Now, unfortunately, this one truly belongs to Lindsey Lyddan the lighting designer. Oh the dancing is wonderful, the three performers swimming in and out of each other to the snap and crackle of “Terrycloth Troposphere”, but their pulsating will-o-the-whisp tunics of christmas lights against shifting backgrounds of sun bright to night dark, flipping the dancers from the only visible features to black figures against a great sweep of sky, makes us wonder more at the power of electricity than biomechanics. Not to see that the performers don’t do good jobs setting up lifts and catches and aborting them, bearing each other back against the current, and generally setting each other up for picaresque failure.
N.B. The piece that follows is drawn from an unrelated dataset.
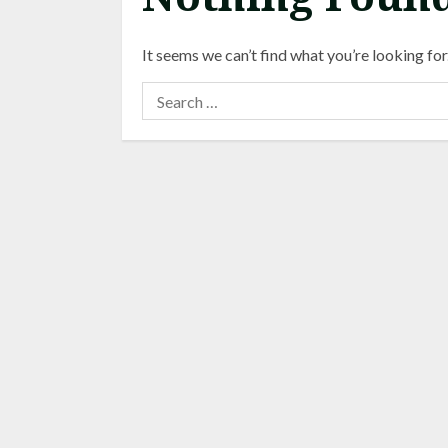
It seems we can’t find what you’re looking for
Search
for:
It’s that Lyddan keeps jerking our attention off them.
6. The Woman Inside by Amanda Exley Lower
Now off all the excellent pieces I saw tonight, I hate to confess it, but this was my favorite. Elegant, sumptuous, and disturbing, this piece has it all. We begin with an angel (Composer and Concert Violinist Bryce O’Tierney) reading a book and summoning great heroines from literature folklore and world mythology to act out their private stories. I couldn’t name them all for you but could point out a few, each draped in the robes of her story: Sita with her righteousness, Anna Karenina with her self assurance, Pandora with her box.
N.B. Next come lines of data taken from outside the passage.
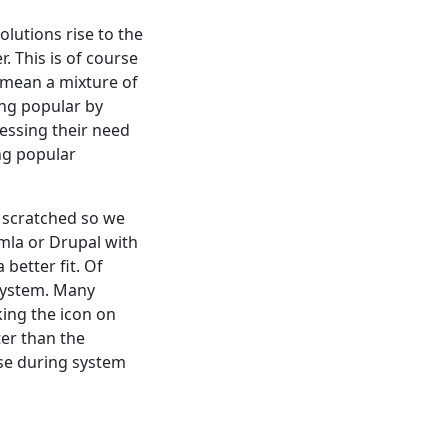
olutions rise to the
 This is of course
I mean a mixture of
ing popular by
essing their need
ing popular
ch scratched so we
mla or Drupal with
better fit. Of
system. Many
king the icon on
ter than the
se during system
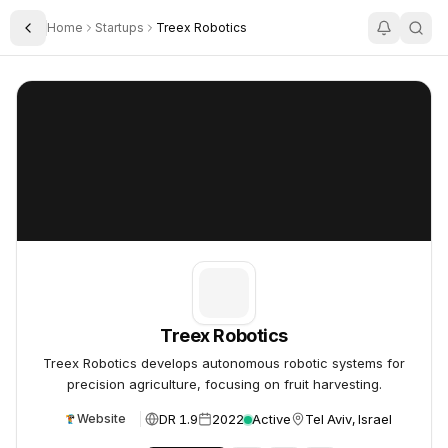
Home
Startups
Treex Robotics
Toggle Sidebar
Treex Robotics
Treex Robotics
Treex Robotics
Treex Robotics develops autonomous robotic systems for
precision agriculture, focusing on fruit harvesting.
DR 1.9
2022
Active
Tel Aviv, Israel
Website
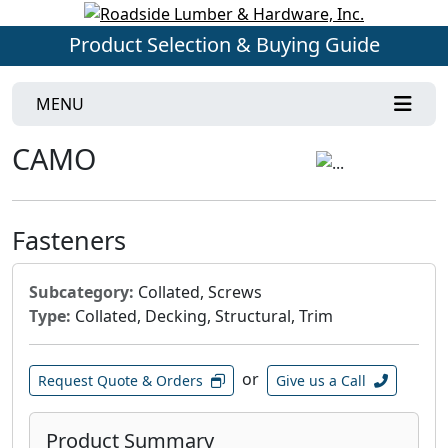
Product Selection & Buying Guide
MENU
CAMO
Fasteners
Subcategory:
Collated, Screws
Type:
Collated, Decking, Structural, Trim
or
Request Quote & Orders
Give us a Call
Product Summary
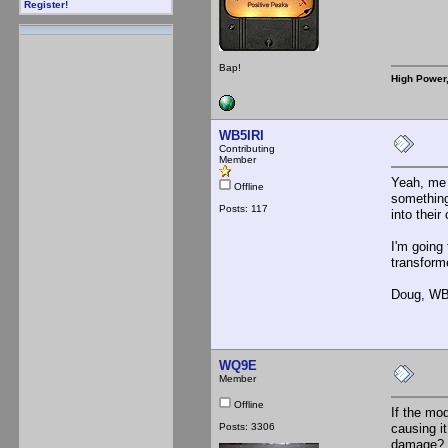
Register!
Bap!
High Power
WB5IRI
Contributing
Member
Yeah, me t
Offline
something
Posts: 117
into their
I'm going 
transform
Doug, WB
WQ9E
Member
Offline
If the mo
Posts: 3306
causing i
damage?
Setting down her collection of stories O’Tierney summons from the flies a collection of gorgeous black dresses. The women happily shrug off their antics, and their period dresses and slip into a variety of elegant black numbers. Then to O’Tierneys accompaniment they fly about the stage singing the sweet and sad “End of the World” by Arthur Kent and Sylvia Dee, glad to be free of the weight of their implacable destinies, and free to please themselves. And then the terror sets in. O’Tierney summons a second collection of dresses, this time in white, from the flies and launches into “Undone”, her own composition. The storied woman are at once driven to distraction, searching for something lost, surrendering to something horrible, pushed and pulled and never able to rest, as they are drawn about and about by the melodious strings and the serene cruelty of their maestro. And once her song is done, and her collections back in line, O’Tierney puts down her violin, puts on her wings and begins sets each creation back into their story, making each solitary narrative perfect, before leaving them to dance into the dark. Am I reading too much into this, layering too many of my own pretexts? Quite possibly. But that doesn’t deny that it was beautiful sad, and stimulating to the eye the ear and the imagination. Bravo.
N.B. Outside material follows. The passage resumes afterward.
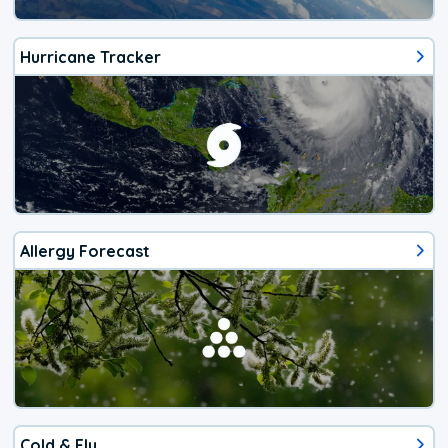
Hurricane Tracker
Allergy Forecast
Cold & Flu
Dear Torvald, Love Nora by Emma Draves
I find the eponymous reference to Ibsen’s Dollhouse, the belittled Nora and the patronizing husband who treated her like a child, humorous in the extreme. There is nothing belittled or childish about Draves’s collection of liberated, luxuriant women. It’s quite the mental picture to see Nora don lycra pants and electrical tape and join the sisterhood. The dances begin as series of small sinuous movements among the group, picked up and copied by some shunned by others, each shoulder roll or finger curl, fully self licensed and meant to set the world back a pace. These group expressions become more reverent, blending with some unidentified song, with the air of an ancient celtic song drifting up from old firths or perhaps a pre-Christian discotech. Then, after some ritual stomping the ensemble begins the last assail of our senses that evening with “Riot Rythem” by Sleigh Bells, with sleek extensions that still manage to convey the sense of a thrashing march; the complete opposite of the demure rebellion that began the show.
While it may not be “pushing buttons” this years dance works is admirably conscious of injustices, knowledgeable of new and old forms, and for the most part has some splendid stories to tell through song, dance, and self-animate chairs. I highly recommend popping by and seeing what you can glean from this collection of intelligent minds and nimble feet.